Controverse autour de la technologie de stérilisation des semences
Stériliser la vie pour mieux la contrôler
par Karine Peschard
Le 3 mars 1998, le Bureau des brevets et marques de commerce des États-Unis octroie un brevet intitulé « contrôle de l’expression des gènes végétaux ». Promptement rebaptisée « Terminator » (ou encore « semences-suicide ») par ses critiques, cette technologie modifie génétiquement les plantes de façon à rendre leurs semences stériles.
En d’autres mots, la plante croît normalement, mais ses semences ne germent pas si elles sont semées à leur tour. Cette technologie, dont le nom officiel est « Technologie de restriction de l’utilisation des ressources génétiques » (en anglais, GURT), a été développée conjointement par le département de l’Agriculture des États-Unis (USDA) et la compagnie semencière Delta and Pine Land (D&PL). Peu après cette annonce, Monsanto, à l’époque la seconde firme de semences au monde, fait savoir qu’elle a l’intention de se porter acquéreur de D&PL [1].
Les réactions ne se font pas attendre. Après dix-huit mois de controverse et de mobilisation internationale, la multinationale Monsanto déclare publiquement qu’elle renonce à commercialiser la technologie de stérilisation génétique des semences, mais annonce du même souffle qu’elle entend poursuivre la recherche. Depuis, une version plus sophistiquée de la technologie GURT a été développée, permettant d’activer et de désactiver l’expression de certains gènes d’une plante – contrôlant, par exemple, la fertilité, la couleur ou le mûrissement – à l’aide d’un inducteur chimique ou d’un autre agent tel que le traitement par le froid.
Entre-temps, un moratoire international de facto sur l’utilisation en champ et la commercialisation des semences stériles est introduit par la Convention des Nations unies sur la diversité biologique. Dans la foulée, deux pays – l’Inde et le Brésil – interdisent formellement cette technologie. À la surprise générale et au mépris d’une opposition internationale considérable, le Canada tente toutefois, en février 2005, de renverser le moratoire. Cette tentative échoue, mais le moratoire international est fragile et continue d’être en butte aux attaques. Au mois d’octobre dernier, on apprend par ailleurs que l’Union européenne et le Canada ont tous deux octroyé un brevet sur cette technologie, ouvrant ainsi la porte à sa commercialisation.
La Conférence des Parties à la Convention des Nations unies sur la diversité biologique – qui se tient à Curitiba (Brésil) du 21 au 31 mars 2006 - sera décisive pour l’avenir du moratoire. L’Australie, le Canada et la Nouvelle-Zélande ont en effet annoncé leur intention de faire pression pour la levée du moratoire [2]. À moins d’un mois de la conférence, la compagnie Monsanto est revenue sur ses engagements et a annoncé son intention de commercialiser les semences Terminator dans les récoltes qui ne sont pas destinées à l’alimentation humaine, tout en ajoutant qu’elle n’excluait pas d’autres applications.

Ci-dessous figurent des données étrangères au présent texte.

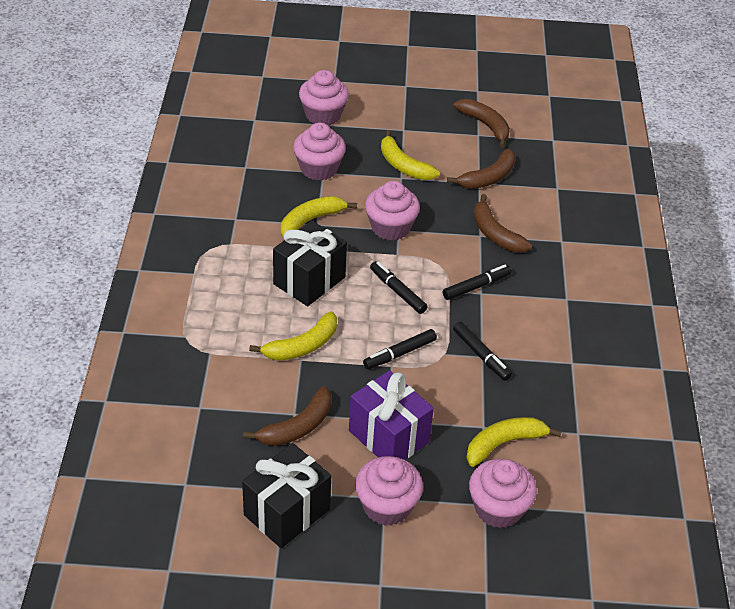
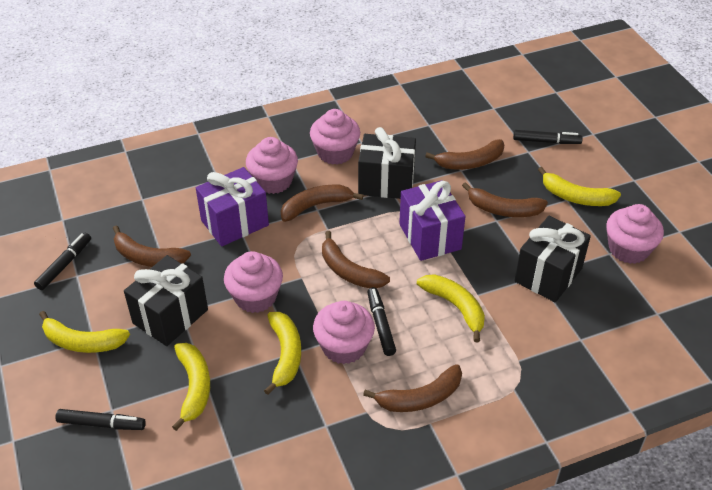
black gift: 2 -> 3
brown banana: 4 -> 6
purple gift: 1 -> 2
yellow banana: 4 -> 5

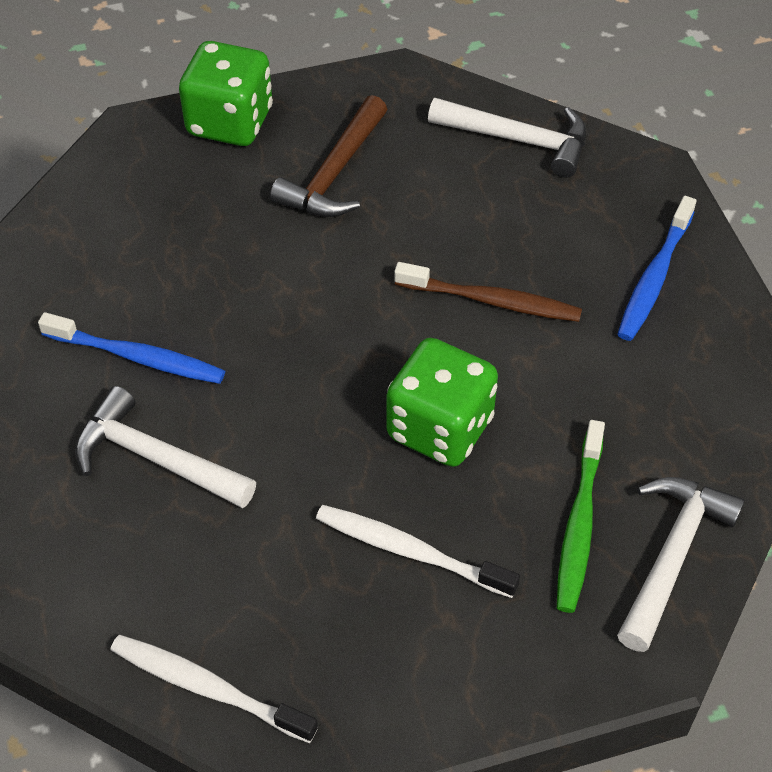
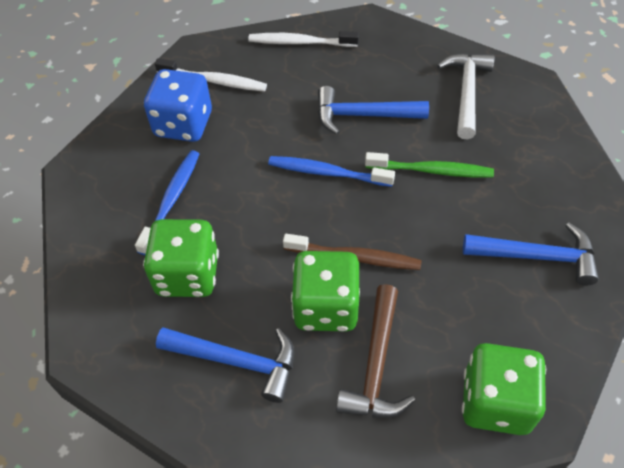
blue dice: 0 -> 1
blue hammer: 0 -> 3
green dice: 2 -> 3
white hammer: 3 -> 1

Les hybrides, premier pas vers la privatisation des semences
Le nom officiel de cette technologie - « système de protection de la technologie » – en dit long sur son objectif premier. Cette technologie est en effet l’aboutissement logique d’un processus d’appropriation privée des semences qui remonte au début du siècle dernier.

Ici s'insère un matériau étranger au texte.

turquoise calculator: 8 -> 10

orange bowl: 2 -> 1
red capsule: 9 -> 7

Comme on le sait, la plante se reproduit en donnant naissance à une semence qui devient à son tour une plante. Ce processus, qui est au cœur de l’agriculture, s’est aussi révélé un obstacle majeur à la privatisation des semences. Alors que la chaîne agroalimentaire s’industrialisait progressivement en amont et en aval – c’est-à-dire à la fois au niveau des intrants (engrais chimiques, machinerie, etc.) et de la transformation et de la distribution des aliments – le cœur même du processus, c’est-à-dire la production agricole elle-même, demeurait largement intouché. Jusqu’à l’entrée en vigueur de l’Accord sur les ADPIC (voir ci-dessous), la vaste majorité des agriculteurs continuait d’avoir recours aux pratiques traditionnelles de sélection et de conservation des semences et à des systèmes informels d’échange et de distribution.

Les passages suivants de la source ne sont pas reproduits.